Yeah I do feel fortunate to be near that track but it is about an hours drive so I intend on building a 4 3/4" gauge garden railroad one day. I already have the track. I scored some 5" gauge track on Craigslist of all places. It's pretty simple to re-spike one rail to 4 3/4" This little critter will no doubt serve as my work locomotive when I am building the railroad.

Now I need to shop for a battery. I am thinking about a deep cycle marine gel-cel. I would like to save a little room under the hood for a different horn and maybe a sound system.

Regards,


----------



## Randy Stone (Jan 2, 2008)

Eric that is really neat. 

If only I had the room.


----------



## CapeCodSteam (Jan 2, 2008)

I have a 7 1/4" speeder under construction and the deep cell marine is the way to go. That thing will run all weekend on a single charge.


----------



## Gary Woolard (Jan 2, 2008)

Hmmm.. Eric, what do you figure minimum radius is for one of these puppies?


----------



## Spule 4 (Jan 2, 2008)

Interesting, I have often drooled over the Maxitrak website. Great price for the kit IMO! 
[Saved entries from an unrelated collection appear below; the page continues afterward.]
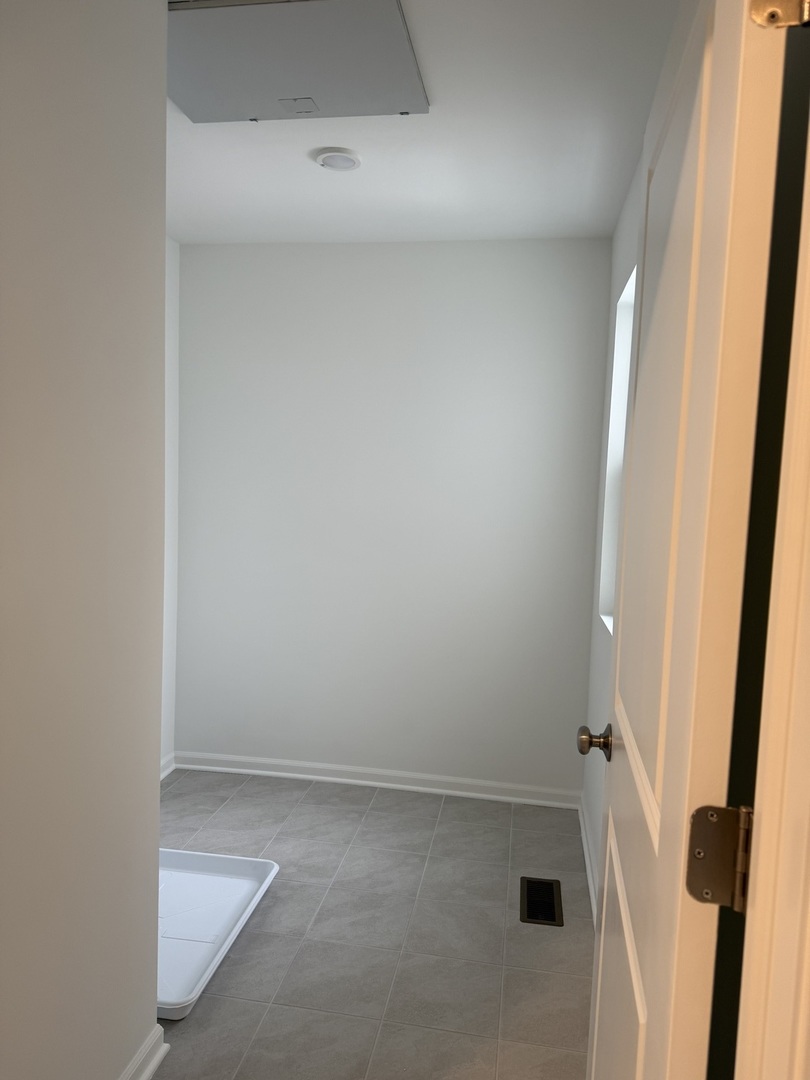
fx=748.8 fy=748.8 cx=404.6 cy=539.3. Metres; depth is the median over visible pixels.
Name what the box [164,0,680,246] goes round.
ceiling
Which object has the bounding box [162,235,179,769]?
far left wall
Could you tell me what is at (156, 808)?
left wall
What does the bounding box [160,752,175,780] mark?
baseboard
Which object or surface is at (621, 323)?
window
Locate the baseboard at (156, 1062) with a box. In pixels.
[119,1026,170,1079]
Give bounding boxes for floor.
[148,768,593,1079]
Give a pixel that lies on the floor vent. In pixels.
(550, 906)
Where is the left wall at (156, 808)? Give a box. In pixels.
[0,0,168,1077]
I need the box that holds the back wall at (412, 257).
[174,238,612,795]
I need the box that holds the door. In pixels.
[581,0,793,1077]
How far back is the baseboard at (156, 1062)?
1.74 m
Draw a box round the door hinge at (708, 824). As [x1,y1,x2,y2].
[686,804,752,910]
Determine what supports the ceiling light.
attached to the ceiling
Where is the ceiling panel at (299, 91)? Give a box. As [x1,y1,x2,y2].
[167,0,429,124]
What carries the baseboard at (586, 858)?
attached to the right wall at (621, 232)
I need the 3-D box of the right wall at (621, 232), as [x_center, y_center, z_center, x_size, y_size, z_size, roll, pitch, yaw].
[0.740,0.041,2.170,0.178,2.454,2.301,3,5,9]
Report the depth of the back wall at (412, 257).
3.34 m
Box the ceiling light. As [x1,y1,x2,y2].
[314,148,361,171]
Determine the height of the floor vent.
0.006 m
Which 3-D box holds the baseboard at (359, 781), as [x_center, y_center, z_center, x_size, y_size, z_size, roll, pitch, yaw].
[-0.177,1.086,3.423,1.928,0.080,0.022,3,5,9]
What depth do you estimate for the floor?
2.28 m
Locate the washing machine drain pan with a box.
[157,847,279,1019]
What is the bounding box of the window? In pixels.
[597,264,635,631]
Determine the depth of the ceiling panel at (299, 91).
1.84 m
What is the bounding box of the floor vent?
[521,876,563,926]
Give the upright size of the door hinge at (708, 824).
0.112 m
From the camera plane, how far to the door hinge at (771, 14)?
0.70 m
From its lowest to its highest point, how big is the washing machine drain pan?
0.055 m
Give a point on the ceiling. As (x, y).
(379, 198)
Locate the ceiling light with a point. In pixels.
(326, 162)
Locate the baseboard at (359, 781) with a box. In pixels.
[169,749,580,808]
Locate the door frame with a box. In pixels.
[736,21,809,1079]
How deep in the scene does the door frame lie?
0.61 m
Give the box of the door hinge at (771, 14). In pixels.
[747,0,809,29]
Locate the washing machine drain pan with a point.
(221, 886)
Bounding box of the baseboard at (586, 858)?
[578,795,597,924]
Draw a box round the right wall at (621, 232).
[582,150,642,899]
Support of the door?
attached to the door frame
I have wondered why 4.75-5" gauge was not more popular in the US as it is in the UK, a lot more manageable in size and weight for the average home hobbyist?


----------



## Eric M. (Jan 3, 2008)

Garrett, I agree. The chap I spoke with at Maxitrak HQ said that in UK 7 1/4" guys are outnumbered 2 to 1 by the 5" guys. Here in the US the closest equivalent gauge, 4 3/4", is almost unheard of. Like I said for me, it's the ideal size. Besides, you need not sacrifice scale for the smaller gauge. The Planet is actually the same scale as the new Accucraft Plymouth. They are both 1:5 scale. The Planet is a 2' gauge prototype and the Plymouth is a 3' gauge model.

Gary, all you need to carve out for this baby is an 8' minimum radius. That's straight off the spec sheet. 10' might be better though. Also on the spec sheet; she weighs in at 33 pounds with no battery (you could easily double that with a battery.) Maximum speed 6mph. Maximum gradient 4%. Maximum load of 4 adults. Runs off two 80 watt motors with direct gear drive, infinitely variable electronic throttle and electromagnetic braking.


Regards,


----------



## Dwight Ennis (Jan 2, 2008)

She's a cutie Eric. Nice purchase.


----------



## Pete Thornton (Jan 2, 2008)

Gives "Large Scale" a whole new meaning - and avoids the confusion over 'g-scale' !!


----------



## Gary Armitstead (Jan 2, 2008)

Eric, 

That's a nice little engine! In my 1.5 scale Baldwin electric (350 pounds), I have used two DieHard deep-cycle marine batteries. The controller uses 24 volts on the upper side of the "notches", so we needed TWO batteries rather than one. They are just about bullet-proof. 

Now that's what a garden railroad should be!


----------